Friday July 12, 6:30 – 7:45pm > Graeme Patterson, Screening, Durham Art Gallery
Monkey and Deer
2007
12 min, SD, 16:9, stereo
This 12 min stop-motion animation explores the adventures of a monkey and a deer crossing paths in the southern Saskatchewan ghost town of Woodrow. Inspired by the artists family history and a romanticised longing for the community, “Monkey and Deer” resembles a fairy-tale with a dark aesthetic. The abandoned buildings are roughly based on the all too real state of these small communities, while the people within the town seem like ghosts from a forgotten era. The monkey plays the role of the stranger exploring what once was, while the deer acts as a guide to the reality of its grim future.

Secret Citadel
2013
30 min, HD, 16:9, stereo
This experimental stop-motion animation explores the trials and tribulations of male friendship. Guided by a variety of subtle gestures and intense interactions an anthropomorphic bison and cougar create a bond that spans all stages of maturity. Playful creativity brings them together while violent awkwardness tears them apart. Eventually the extremes of their relationship create a semi-automated existence as their various animated and live-action forms venture through a self-referential world.

Strange Birds
2023
31 min, 4K, 21:9, stereo
This hybrid animated/live action experimental short explores a circular narrative featuring two anthropomorphized birds with varying relationships to the landscape they inhabit.
The starlings in Strange Birds are an invasive species, propagating uncontrollably until they overwhelm the fragile eco-system of the marshland. Eventually the sea overwhelms the world constructed by these strange birds, erasing all evidence of their presence, leaving just the water and a great blue heron who has acted as a kind of observer of the antics of the birds who settled in its ecosystem. These avatars reflect two aspects of the artist, and through his vision, we viewers can slip into his world, one which eerily mirrors our own.
For the past 20 years, Graeme Patterson has been creating immersive multi-media installations featuring stop-motion animated/hybrid live action narratives that explore place, memory, and the human condition. These 3 videos are each an integral part of Graeme’s 3 large bodies of work which include Woodrow, Secret Citadel, and Strange Birds. As a programmed collection they reveal the evolution of the artist’s technical and world building process. They also represent a common thread within Graeme’s practice. All three pieces feature a pair of characters, all of which represent animals in some form. The complexity of these characters technically and conceptually deepens from one project to the next. This includes the nature of their relationship and their metaphorical purpose. There is playful simplicity to Monkey and Deer that acts like a classic animation, where Strange Birds presents as visual poetry with its cyclical narrative and slow-paced demeanor. All 3 videos are also accompanied by the artist’s own music which has evolved through each body of work. Often this is an under acknowledged component within Graeme’s practice but plays an extremely important role in creating an intended mood for his narratives.

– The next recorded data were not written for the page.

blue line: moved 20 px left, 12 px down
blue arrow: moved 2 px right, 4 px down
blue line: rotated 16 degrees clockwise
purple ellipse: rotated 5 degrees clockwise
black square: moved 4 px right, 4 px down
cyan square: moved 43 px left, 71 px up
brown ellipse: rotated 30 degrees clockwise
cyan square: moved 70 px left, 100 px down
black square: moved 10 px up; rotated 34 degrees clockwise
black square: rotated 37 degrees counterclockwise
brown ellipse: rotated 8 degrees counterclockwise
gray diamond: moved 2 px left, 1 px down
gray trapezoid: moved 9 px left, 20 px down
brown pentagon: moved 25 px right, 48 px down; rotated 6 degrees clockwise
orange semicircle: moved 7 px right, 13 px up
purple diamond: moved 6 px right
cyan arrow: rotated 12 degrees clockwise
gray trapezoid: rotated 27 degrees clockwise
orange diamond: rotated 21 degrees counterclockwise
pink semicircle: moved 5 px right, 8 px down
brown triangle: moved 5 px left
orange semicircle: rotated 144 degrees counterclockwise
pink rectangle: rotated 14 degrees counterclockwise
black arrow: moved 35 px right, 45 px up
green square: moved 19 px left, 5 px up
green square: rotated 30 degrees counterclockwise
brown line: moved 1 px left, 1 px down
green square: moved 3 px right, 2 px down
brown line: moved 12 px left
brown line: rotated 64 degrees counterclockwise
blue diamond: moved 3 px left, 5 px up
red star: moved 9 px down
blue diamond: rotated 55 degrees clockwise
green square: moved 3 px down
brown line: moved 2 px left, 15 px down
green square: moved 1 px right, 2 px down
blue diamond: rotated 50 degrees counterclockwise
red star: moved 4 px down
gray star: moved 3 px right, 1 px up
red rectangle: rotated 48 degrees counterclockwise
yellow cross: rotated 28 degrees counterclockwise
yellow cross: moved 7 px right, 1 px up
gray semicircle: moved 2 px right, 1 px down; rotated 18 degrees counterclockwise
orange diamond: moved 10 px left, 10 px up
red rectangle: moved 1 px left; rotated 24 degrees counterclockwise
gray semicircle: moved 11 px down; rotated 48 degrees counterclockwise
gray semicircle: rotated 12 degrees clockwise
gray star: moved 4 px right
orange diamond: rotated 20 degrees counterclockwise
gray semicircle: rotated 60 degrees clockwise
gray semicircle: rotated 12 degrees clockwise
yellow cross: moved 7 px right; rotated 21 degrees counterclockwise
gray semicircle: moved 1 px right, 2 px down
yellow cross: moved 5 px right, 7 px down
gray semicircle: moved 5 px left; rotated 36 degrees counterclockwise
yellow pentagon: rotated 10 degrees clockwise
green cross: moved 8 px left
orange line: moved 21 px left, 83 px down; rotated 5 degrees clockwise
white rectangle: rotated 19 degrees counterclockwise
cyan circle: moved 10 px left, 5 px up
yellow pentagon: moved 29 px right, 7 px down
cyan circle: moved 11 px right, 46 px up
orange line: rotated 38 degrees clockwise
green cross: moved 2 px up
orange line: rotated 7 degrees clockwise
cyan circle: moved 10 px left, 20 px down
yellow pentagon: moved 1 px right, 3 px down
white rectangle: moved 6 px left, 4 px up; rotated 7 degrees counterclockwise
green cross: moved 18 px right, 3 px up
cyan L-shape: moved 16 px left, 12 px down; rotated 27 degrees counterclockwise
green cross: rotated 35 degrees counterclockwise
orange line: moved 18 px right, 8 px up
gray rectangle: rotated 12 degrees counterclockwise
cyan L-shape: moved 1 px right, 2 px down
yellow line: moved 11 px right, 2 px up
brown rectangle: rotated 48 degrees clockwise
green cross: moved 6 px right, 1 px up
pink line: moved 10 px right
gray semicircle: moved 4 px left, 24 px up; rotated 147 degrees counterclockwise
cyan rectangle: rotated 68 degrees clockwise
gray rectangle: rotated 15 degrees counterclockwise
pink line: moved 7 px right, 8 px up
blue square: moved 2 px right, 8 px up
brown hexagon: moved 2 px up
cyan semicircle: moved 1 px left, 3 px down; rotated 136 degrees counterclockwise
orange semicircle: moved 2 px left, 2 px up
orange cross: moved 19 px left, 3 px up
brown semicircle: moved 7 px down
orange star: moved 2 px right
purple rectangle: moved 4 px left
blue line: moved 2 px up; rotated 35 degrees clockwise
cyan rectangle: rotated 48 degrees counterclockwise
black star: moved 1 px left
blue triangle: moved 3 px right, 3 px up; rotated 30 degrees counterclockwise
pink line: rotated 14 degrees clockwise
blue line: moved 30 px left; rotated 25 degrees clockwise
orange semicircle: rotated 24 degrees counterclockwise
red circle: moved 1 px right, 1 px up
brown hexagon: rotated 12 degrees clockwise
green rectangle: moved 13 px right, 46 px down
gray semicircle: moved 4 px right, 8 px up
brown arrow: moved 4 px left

Combining, sculpture, scale models, stop-motion animation, robotics, interactive programming, virtual reality and music, Graeme Patterson’s work plunges us into a world that is as moving as it is playful. The product of a slow and meticulous creative process, his work entices us into an emotionally charged parallel universe inhabited by dreams, games, memory, fears, and nostalgia. A finalist for the 2014 and 2020 Sobey Art Award, Graeme Patterson was born in Saskatoon and currently lives in Sackville, New Brunswick. He was nominated for a Juno award in 2011 and received the Victor Martyn LynchStaunton award for media arts from the Canada Council for the Arts in 2012. His work has exhibited at museums and galleries internationally including the National Art Gallery of Canada, the Art Gallery of Hamilton, the Art Gallery of Nova Scotia, the Galerie de l’UQAM (Montreal, QC), the Mendel Art Gallery (Saskatoon, SK) the Southern Alberta Art Gallery (Lethbridge, AB), the Surrey Art Gallery (Surrey, BC)the Centre Des Arts d’Enghien-Les-Bains (Enghien-les-Bains, France), MASS MoCA (Massachusetts, USA), and Creative Time (NY, USA). He has also screened his animated films at several international festivals including the Toronto International Film Festival and the Reykjavik International Film Festival.